The article informs that access to safe drinking water remains an urgent necessity, as 30% of urban and 90% of rural households still depend completely on untreated surface or groundwater.
While access to drinking water in India has increased over the past decade, the tremendous adverse impact of unsafe water on health continues. It is estimated that about 21% of communicable diseases in India are water related.
Although some degree of intervention in terms of chlorination and monitoring of water quality exists in major cities and towns, rural India, which constitutes the bulk (70%) of the population, is usually deprived of such interventions. The population in rural India is mainly dependent on the groundwater as a source of drinking water. As a quality concern the groundwater is often found to be contaminated with fluoride, arsenic, iron and salts. In recent years, fluorosis has emerged as major public health issue in rural India.
The paper informs that monitoring groundwater quality remains a prime concern and a major challenge in rural India considering the geographical spread of Indian villages and the fact that many of the remote villages are not accessible to regular monitoring by central agencies due to transportation and communication problems. Hence it is the rural population that suffers the most from problems related to fluoride, arsenic as well as microbial contamination.
No system has yet been devised or put in place that is able to consolidate the water quality data generated by district laboratories to convey meaningful village/source level information on water quality at the national level.

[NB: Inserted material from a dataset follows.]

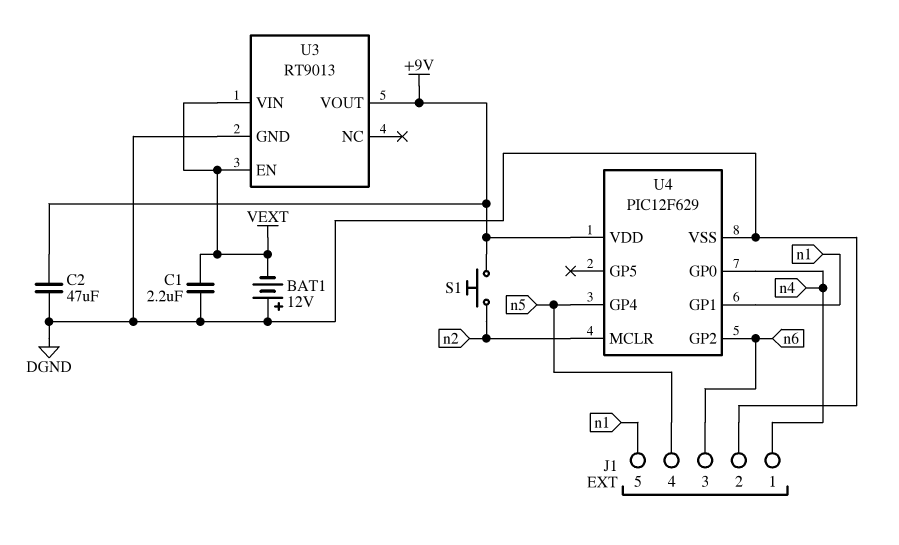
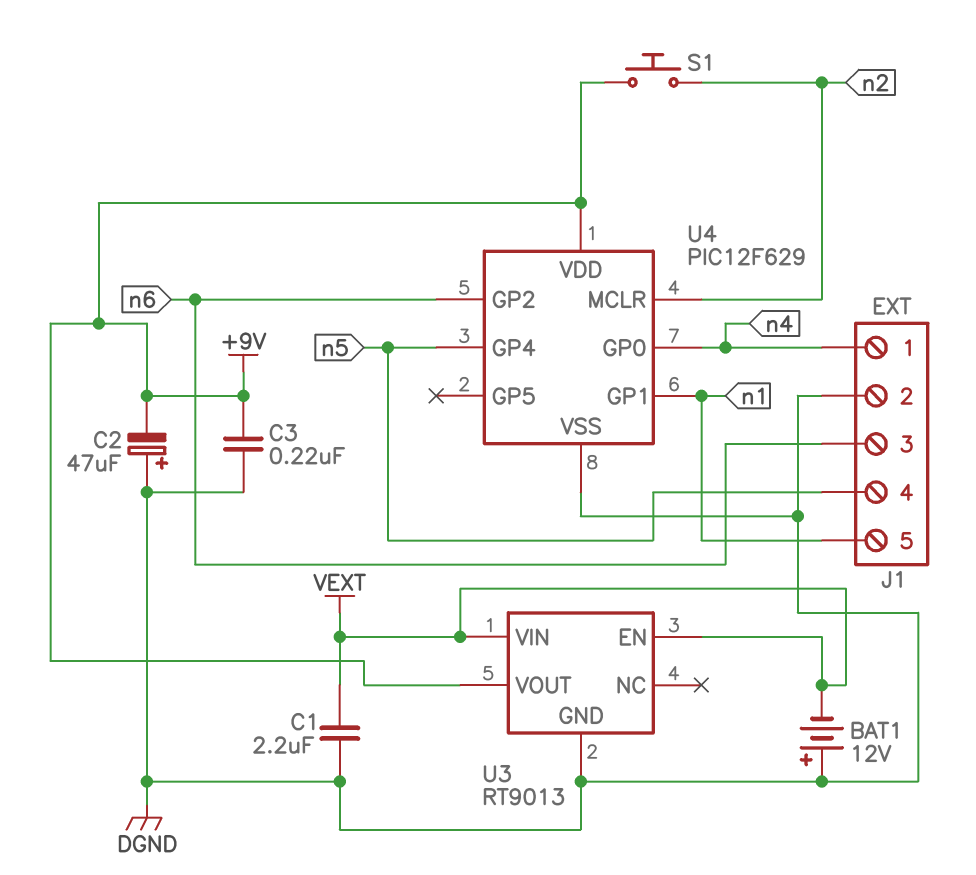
C2: 47uF (+9V, DGND) -> 47uF (plus DGND, minus +9V)
C3: none -> 220nF (+9V, DGND)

Although the burden of diarrhoeal disease resulting from inadequate water quality, sanitation practice and hygiene remains high, there is little understanding of the integration of these environmental control strategies. At present, the central and state agencies promote chlorine bleach (bleaching powder) for disinfection of community water sources, including wells on an ad-hoc basis and therefore, no guidelines have been adopted for regulating dosage and contact time of chlorination.
The paper suggests that :
- Under the present circumstances, one of the ideal ways to obtain safe water for the community is to promote point of use disinfection along with hygienic water-storage practices. This may prove to be a viable option and would cost less than 5 dollars a year per household.

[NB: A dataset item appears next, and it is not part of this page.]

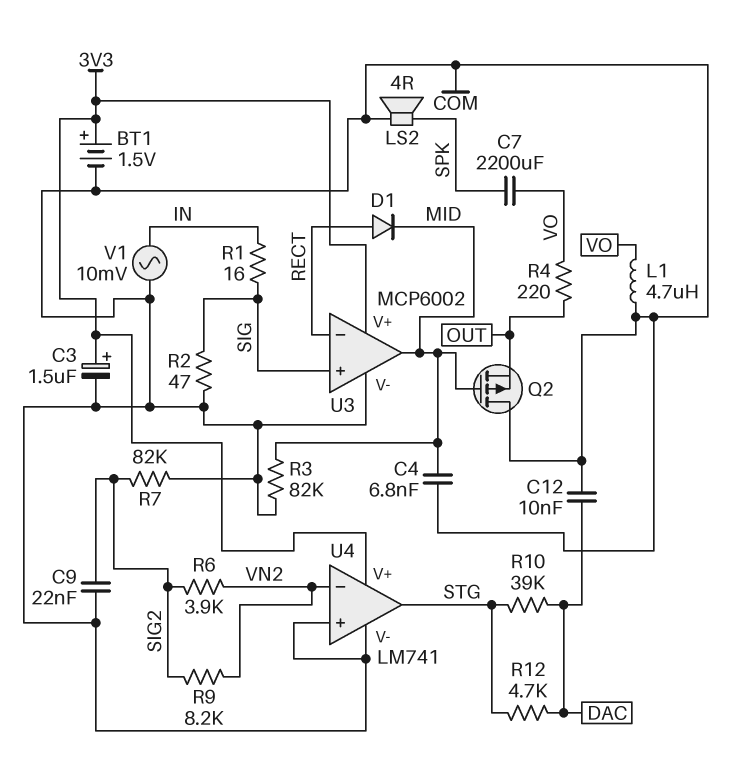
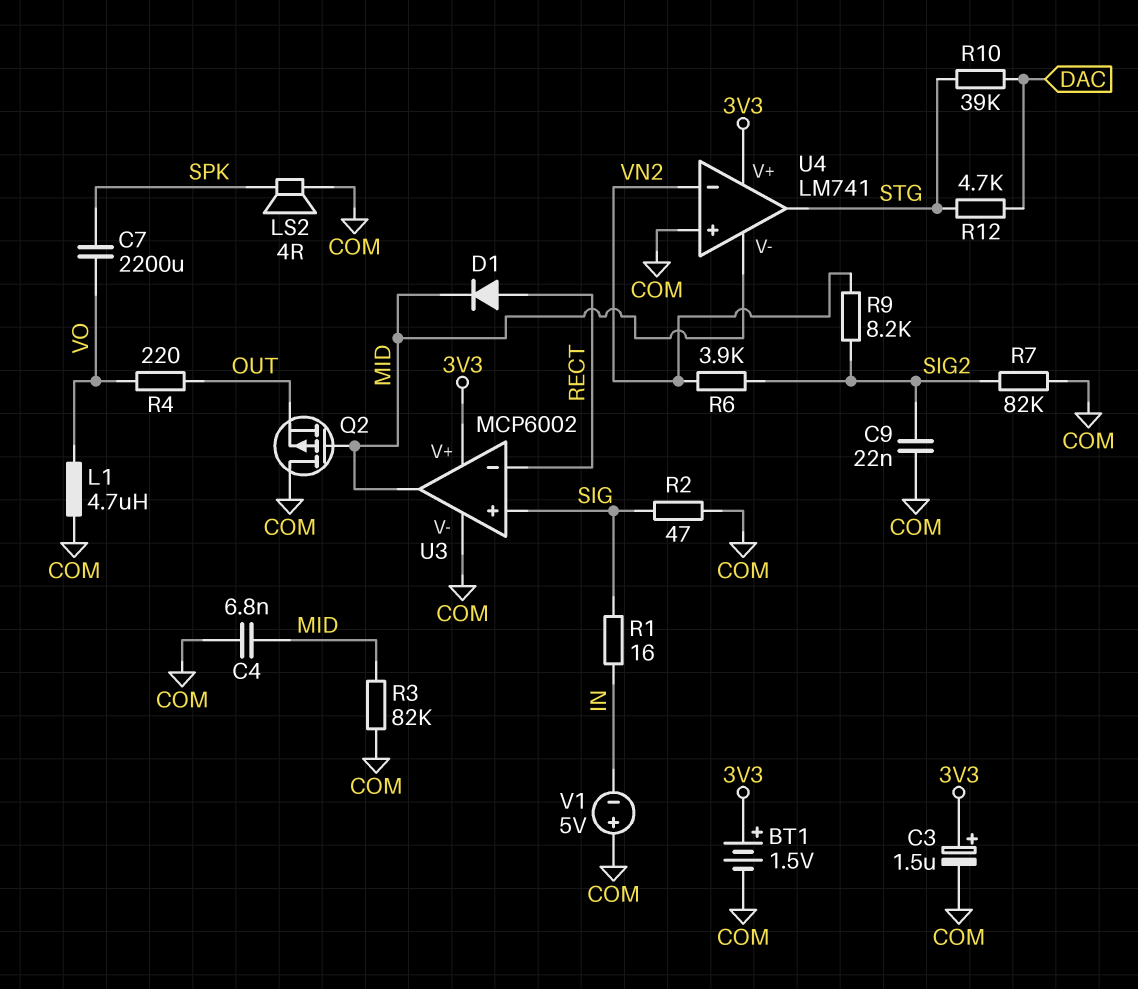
C12: 10nF (COM, DAC) -> none
U4 pin V-: COM -> MID
V1: AC 10mV (COM, IN) -> 5V (plus COM, minus IN)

- Redesigning of data management programme at village, district and at national level, upgradation of district-level laboratories and addressing technical, legal and institutional components should become the first steps in achieving effective water-quality management and providing better health to millions of people living in rural India.
- Community participation in operation and maintenance of the water treatment structure is vital in addressing the gaps in the sector. Research and review of national drinking standards taking into consideration the local condition, especially with regard to critical parameters like fluoride and arsenic is vital for preserving public health.
- Citizen action groups and civil societies should be increasingly engaged in making the government accountable in enforcing regulation with regard to industrial effluent and sewage treatment plant for preventing surface and groundwater contamination.
- Outsourcing water quality data management and sample collection and monitoring could be an alternative mechanism that can be explored, which would ease the burden on the state and bring better efficiency and sustainability. More scientific debate on privatisation of water quality management in India needs to be considered.